# Wild camping



## ballymoss (Jan 30, 2008)

Is there a list of overnight stops that you can use that are not proper campsites


----------



## DABurleigh (May 9, 2005)

Yes.

Perhaps if you give a little more context, the answers may get more helpful.

I presume, for starters, that you are unsatisfied with the MHF database.

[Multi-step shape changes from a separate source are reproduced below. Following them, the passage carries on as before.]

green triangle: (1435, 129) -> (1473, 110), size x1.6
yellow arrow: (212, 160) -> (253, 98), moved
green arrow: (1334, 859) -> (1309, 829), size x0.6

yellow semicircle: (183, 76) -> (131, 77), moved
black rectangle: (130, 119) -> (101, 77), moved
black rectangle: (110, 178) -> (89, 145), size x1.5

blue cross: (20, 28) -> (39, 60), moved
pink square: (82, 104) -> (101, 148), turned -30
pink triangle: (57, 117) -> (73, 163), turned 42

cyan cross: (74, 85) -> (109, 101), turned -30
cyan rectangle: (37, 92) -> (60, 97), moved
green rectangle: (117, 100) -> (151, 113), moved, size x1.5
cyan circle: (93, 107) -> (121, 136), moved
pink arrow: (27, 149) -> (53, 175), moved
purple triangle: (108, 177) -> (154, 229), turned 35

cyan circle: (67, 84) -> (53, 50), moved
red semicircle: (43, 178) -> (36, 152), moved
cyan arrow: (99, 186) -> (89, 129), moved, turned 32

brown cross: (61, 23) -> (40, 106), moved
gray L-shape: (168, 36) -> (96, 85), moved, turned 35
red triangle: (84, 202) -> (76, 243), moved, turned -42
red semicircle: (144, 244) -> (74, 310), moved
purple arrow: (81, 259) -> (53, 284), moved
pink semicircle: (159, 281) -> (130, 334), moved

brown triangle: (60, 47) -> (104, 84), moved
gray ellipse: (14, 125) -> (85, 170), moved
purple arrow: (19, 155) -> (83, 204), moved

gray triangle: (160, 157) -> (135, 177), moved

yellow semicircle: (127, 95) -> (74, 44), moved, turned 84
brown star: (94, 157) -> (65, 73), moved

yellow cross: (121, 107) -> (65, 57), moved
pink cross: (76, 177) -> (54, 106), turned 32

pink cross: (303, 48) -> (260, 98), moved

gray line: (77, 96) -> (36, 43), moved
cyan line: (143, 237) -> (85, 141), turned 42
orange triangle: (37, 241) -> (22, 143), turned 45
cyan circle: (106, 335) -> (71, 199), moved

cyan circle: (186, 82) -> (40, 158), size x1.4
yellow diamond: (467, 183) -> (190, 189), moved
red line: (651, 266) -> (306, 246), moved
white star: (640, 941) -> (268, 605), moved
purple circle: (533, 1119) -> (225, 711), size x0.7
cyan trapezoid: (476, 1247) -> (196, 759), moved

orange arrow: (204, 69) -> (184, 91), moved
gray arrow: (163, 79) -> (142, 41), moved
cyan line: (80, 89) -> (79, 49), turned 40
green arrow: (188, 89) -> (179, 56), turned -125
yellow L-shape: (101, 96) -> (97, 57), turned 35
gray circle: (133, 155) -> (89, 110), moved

France wins on the most information being available. This may, or may not, be relevant to you.

Dave
PS Would a MOD please move this from the Internet Access forum.


----------



## Motorhomersimpson (May 9, 2005)

ballymoss said:


> Is there a list of overnight stops that you can use that are not proper campsites


Hi ballymoss,

there are plenty of wildcamping sites listed in the MHF database, >>>Click Here For More Info<<< Once there, you simply need to click on 'Filter By Campsite Type' and choose Wildcamping 

MHS...Rob


----------



## ballymoss (Jan 30, 2008)

*wild camping*

MHF has a very good database for camp sites and wild camping i was talking to someone this week-end and they said that there was a list of Motorway services and wild camping places in the uk so i though i would ask the question


----------



## Don_Madge (May 1, 2005)

*Re: wild camping*



ballymoss said:



> MHF has a very good database for camp sites and wild camping i was talking to someone this week-end and they said that there was a list of Motorway services and wild camping places in the uk so i though i would ask the question


Hi,

You will find a few spots HERE I've never used the site so I don't know how accurate the info is.

Don


----------



## DABurleigh (May 9, 2005)

OK, so you already knew of the MHF database, but want more or perhaps just the MHF wildcamping spots listed? Perhaps, perhaps not. And implicitly for the UK only, as you didn't pick up on my France comment.

http://www.wildcamping.co.uk/
http://www.motorhomeparking.co.uk/
http://www.motorwayservices.info/list.php?by=road
http://motorwayservicesonline.co.uk/services/

Dave


----------